We will also prioritize recovery over enabling addiction. The current government's safe supply program has been an unmitigated disaster, with up to 90% of prescribed drugs being diverted to the black market. The Conservative government will end this program and redirect funding to treatment and recovery initiatives. We will expand access to detox and rehabilitation programs, working with provinces to increase the number of treatment beds and support recovery-oriented systems of care. Programs like the Saskatoon drug treatment court, which offers alternatives to incarceration for non-violent offenders struggling with addiction, are good examples to follow.
Finally, we will invest in prevention. This includes supporting law enforcement efforts to dismantle organized crime networks and reduce the supply of illegal drugs. It also means educating young Canadians about the dangers of drug use and providing at-risk communities with the resources they need to thrive.
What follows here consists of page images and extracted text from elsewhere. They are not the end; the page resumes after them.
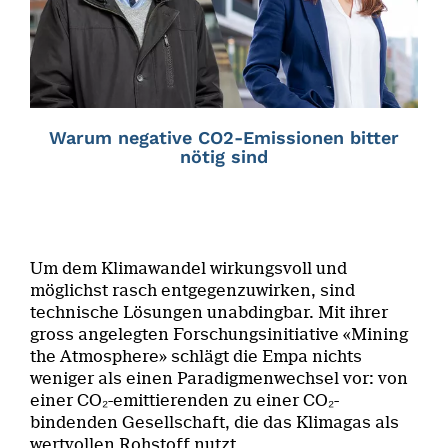
Warum negative CO2-Emissionen bitter
nötig sind
Um dem Klimawandel wirkungsvoll und
möglichst rasch entgegenzuwirken, sind
technische Lösungen unabdingbar. Mit ihrer
gross angelegten Forschungsinitiative «Mining
the Atmosphere» schlägt die Empa nichts
weniger als einen Paradigmenwechsel vor: von
einer CO₂-emittierenden zu einer CO₂-
bindenden Gesellschaft, die das Klimagas als
wertvollen Rohstoff nutzt.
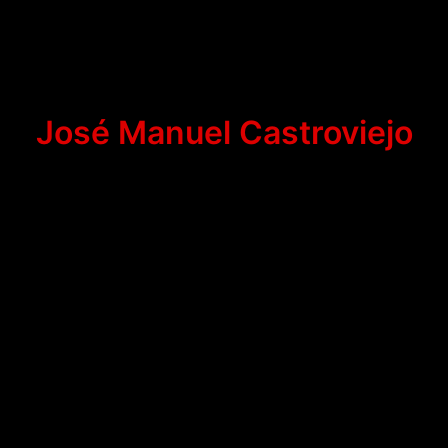
José Manuel Castroviejo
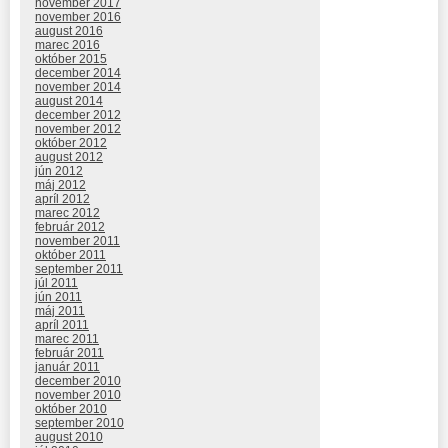
november 2017
november 2016
august 2016
marec 2016
október 2015
december 2014
november 2014
august 2014
december 2012
november 2012
október 2012
august 2012
jún 2012
máj 2012
apríl 2012
marec 2012
február 2012
november 2011
október 2011
september 2011
júl 2011
jún 2011
máj 2011
apríl 2011
marec 2011
február 2011
január 2011
december 2010
november 2010
október 2010
september 2010
august 2010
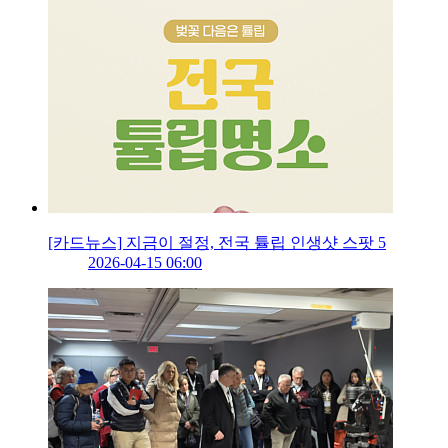
[카드뉴스] 지금이 절정, 전국 튤립 인생샷 스팟 5
2026-04-15 06:00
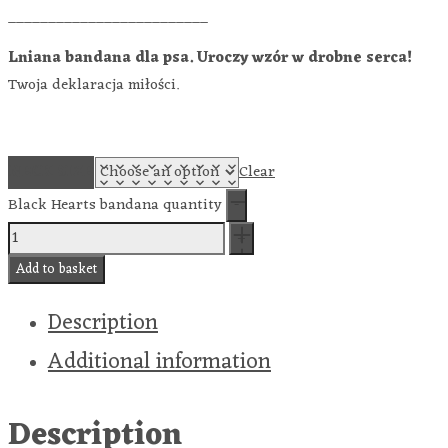
_________________________
Lniana bandana dla psa. Uroczy wzór w drobne serca!
Twoja deklaracja miłości.
NECK SIZE
Clear
Black Hearts bandana quantity
Add to basket
Description
Additional information
Description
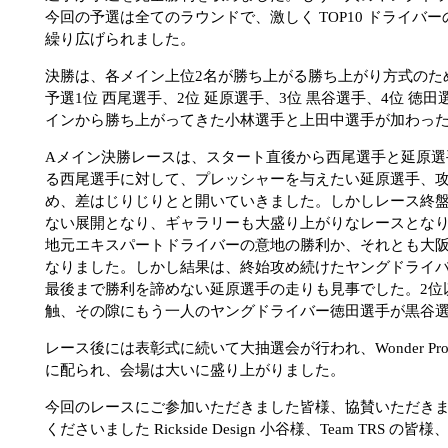
今回の予選は全てのラウンドで、激しく TOP10 ドライ
繰り広げられました。
決勝は、各メイン上位2名が勝ち上がる勝ち上がり方式のた
予選1位 西尾選手、2位 延原選手、3位 黒谷選手、4位 徳田
インから勝ち上がってきた小林選手と上田中選手が加わった10名で Ba
Aメイン決勝レースは、スタート直後から西尾選手と延原
る西尾選手に対して、プレッシャーを与えたい延原選手、
め、差はじりじりとと開いていきました。しかしレース終
ない展開となり、ギャラリーも大盛り上がりなレースとな
地元エキスパートドライバーの意地の勝利か、それとも大阪の Ne
なりました。しかし結果は、終始攻め続けたヤングドライ
最後まで勝利を諦めない延原選手の走りも見事でした。2位
触、その隙にもう一人のヤングドライバー徳田選手が黒谷選
レース後には表彰式に続いて大抽選会が行われ、Wonder Product
に配られ、会場は大いに盛り上がりました。
今回のレースにご参加いただきました皆様、協賛いただきました Ric
くださいました Rickside Design 小谷様、Team TRS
How can Canadians feel secure when their government prioritizes schemes like the green slush fund over investments in policing and justice reform?
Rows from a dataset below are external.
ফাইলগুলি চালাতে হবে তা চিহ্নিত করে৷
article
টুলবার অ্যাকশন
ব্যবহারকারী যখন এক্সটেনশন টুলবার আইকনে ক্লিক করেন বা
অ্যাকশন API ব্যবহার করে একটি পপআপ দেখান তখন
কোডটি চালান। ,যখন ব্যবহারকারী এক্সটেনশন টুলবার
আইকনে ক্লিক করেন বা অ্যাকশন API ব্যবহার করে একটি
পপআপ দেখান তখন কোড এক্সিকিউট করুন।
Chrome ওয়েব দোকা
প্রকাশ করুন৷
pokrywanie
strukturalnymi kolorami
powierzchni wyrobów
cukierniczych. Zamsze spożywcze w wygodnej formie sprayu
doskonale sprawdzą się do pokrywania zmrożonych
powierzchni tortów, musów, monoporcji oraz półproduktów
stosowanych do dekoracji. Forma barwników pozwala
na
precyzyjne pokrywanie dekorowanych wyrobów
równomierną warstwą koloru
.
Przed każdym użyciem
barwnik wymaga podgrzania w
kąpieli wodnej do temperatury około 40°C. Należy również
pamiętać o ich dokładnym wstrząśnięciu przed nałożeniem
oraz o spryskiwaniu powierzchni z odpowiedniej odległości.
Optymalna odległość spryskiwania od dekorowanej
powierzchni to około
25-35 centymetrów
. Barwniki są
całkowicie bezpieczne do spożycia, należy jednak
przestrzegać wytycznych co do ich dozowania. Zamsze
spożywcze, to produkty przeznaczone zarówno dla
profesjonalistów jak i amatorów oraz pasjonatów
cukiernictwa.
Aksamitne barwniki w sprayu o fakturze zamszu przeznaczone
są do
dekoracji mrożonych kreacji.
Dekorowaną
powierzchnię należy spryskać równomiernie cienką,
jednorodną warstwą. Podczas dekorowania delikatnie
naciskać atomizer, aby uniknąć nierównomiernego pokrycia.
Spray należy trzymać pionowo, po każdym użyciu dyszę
The crisis of drugs and crime demand immediate and decisive action. Canadians are tired of living in fear. They are tired of a government that prioritizes ideology over safety, that experiments with their lives rather than protecting them. They are tired of a government that gives their hard-earned tax dollars to Liberal friends and insiders and covers it all up by refusing to release the documents to the RCMP.
The Conservative Party is ready to lead. We will end the failed policies of the past decade and implement a common-sense approach to crime that prioritizes safety, accountability and recovery. We will bring back mandatory jail time for violent offenders, end taxpayer-funded drug dens and invest in treatment and prevention programs that actually work.
It is time to bring it home. It is time to restore safety to our streets, hope to our communities and dignity to every Canadian. I urge my colleagues in the House to join us on this mission. Together, we can build a safer, stronger Canada.